Social media may fuel conflict between California homeowners associations and property owners or between two different property owners who belong to a homeowners association. When this occurs, the fallout can be damaging from both a public relations and legal standpoint. There are a number of issues with social media that make it an inherently bad fit with HOAs because HOAs are tightly regulated where social media is not. The best tactic for HOAs may be to set ground rules regarding social media.
The first step is to write regulations covering the uses of social media. These regulations should include guidelines on such issues as whether the board should have a social media presence and what should be communicated in that way. Social media posts should focus on lighthearted issues and not opinions or arguments, and posts should be moderated to keep commenting to a minimum.
Records should be kept in hard copy and not on social media. A similar approach to privacy may be appropriate for social media. One way to curb conflict is to make the pages private and have members agree to certain guidelines before they have access. Above all, it is important that all social media posts and interactions are within legal parameters.
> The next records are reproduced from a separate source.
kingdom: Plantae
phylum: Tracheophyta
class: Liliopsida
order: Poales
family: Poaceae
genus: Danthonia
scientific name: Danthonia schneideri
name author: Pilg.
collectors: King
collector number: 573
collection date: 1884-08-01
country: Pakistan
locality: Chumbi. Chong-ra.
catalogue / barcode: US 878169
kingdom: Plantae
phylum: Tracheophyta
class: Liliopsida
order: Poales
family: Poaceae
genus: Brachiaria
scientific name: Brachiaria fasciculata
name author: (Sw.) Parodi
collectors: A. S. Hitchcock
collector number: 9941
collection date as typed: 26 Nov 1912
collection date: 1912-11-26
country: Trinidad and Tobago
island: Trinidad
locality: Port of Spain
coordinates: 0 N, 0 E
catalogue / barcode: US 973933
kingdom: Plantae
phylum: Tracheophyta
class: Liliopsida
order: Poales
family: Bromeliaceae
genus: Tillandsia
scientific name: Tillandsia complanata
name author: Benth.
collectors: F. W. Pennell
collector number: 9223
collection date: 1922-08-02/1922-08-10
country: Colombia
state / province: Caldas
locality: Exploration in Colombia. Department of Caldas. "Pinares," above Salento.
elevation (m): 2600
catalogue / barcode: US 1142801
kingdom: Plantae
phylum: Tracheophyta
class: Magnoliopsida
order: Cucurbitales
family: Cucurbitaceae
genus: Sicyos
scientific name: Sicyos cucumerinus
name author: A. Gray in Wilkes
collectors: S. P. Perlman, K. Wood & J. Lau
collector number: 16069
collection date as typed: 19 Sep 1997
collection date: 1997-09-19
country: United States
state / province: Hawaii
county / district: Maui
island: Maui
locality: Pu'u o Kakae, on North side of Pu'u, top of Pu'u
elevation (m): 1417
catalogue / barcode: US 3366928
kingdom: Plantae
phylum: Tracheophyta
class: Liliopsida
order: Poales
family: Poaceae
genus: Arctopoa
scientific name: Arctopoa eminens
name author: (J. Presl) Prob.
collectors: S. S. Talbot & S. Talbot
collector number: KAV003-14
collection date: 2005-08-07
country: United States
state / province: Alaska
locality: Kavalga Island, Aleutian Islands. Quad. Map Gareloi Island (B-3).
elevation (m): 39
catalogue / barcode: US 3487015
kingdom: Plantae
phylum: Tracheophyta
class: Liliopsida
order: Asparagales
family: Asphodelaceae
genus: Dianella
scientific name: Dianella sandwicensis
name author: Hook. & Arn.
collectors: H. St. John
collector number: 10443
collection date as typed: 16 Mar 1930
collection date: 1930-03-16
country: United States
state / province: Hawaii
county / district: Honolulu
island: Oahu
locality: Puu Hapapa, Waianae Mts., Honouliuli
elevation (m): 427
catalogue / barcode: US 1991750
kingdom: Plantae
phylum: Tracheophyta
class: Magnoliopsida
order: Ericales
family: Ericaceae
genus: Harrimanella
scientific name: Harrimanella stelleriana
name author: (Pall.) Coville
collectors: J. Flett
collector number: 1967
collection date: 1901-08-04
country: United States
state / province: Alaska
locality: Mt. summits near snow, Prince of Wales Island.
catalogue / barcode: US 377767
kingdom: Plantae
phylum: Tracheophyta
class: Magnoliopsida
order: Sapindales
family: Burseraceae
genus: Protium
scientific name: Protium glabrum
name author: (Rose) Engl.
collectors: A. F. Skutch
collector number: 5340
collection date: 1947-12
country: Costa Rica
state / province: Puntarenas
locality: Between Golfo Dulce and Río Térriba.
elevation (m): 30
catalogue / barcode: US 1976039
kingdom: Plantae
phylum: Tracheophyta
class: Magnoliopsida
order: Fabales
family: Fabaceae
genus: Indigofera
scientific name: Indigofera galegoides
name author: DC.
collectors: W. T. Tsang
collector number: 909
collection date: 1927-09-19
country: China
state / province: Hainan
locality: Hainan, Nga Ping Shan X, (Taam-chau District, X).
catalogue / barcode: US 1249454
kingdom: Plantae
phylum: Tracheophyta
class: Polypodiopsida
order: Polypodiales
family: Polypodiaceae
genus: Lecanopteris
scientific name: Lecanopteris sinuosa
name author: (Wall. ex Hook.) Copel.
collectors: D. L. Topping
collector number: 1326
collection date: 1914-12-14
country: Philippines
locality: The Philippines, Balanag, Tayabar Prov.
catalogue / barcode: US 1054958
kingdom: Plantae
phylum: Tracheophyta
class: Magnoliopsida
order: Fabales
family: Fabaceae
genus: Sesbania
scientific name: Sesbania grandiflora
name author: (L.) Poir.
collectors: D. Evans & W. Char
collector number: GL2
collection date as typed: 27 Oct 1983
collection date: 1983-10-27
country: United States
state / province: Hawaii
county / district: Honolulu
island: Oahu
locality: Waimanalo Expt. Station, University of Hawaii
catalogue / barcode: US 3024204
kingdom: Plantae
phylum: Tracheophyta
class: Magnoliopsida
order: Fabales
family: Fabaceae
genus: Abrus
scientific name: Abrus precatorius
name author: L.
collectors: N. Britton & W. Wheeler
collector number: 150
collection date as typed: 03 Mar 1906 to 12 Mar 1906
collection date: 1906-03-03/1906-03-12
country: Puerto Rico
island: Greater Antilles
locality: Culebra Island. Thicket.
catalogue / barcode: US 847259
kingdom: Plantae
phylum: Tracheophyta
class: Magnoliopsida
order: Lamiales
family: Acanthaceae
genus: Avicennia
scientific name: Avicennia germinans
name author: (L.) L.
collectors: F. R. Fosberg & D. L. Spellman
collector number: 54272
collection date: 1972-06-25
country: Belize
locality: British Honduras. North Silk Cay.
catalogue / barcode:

Unfortunately, conflicts may erupt between HOAs and homeowners either online or offline. When this occurs, both sides might need to seek legal counsel. A poorly regulated social media presence could exacerbate this conflict, or a homeowner might take to their own social media account to discuss the problem. Issues that arise could include neighbor disputes, arguments about violations of the HOA's codes, or conflicts that occur between board members. It may be possible to settle these types of disputes outside of court.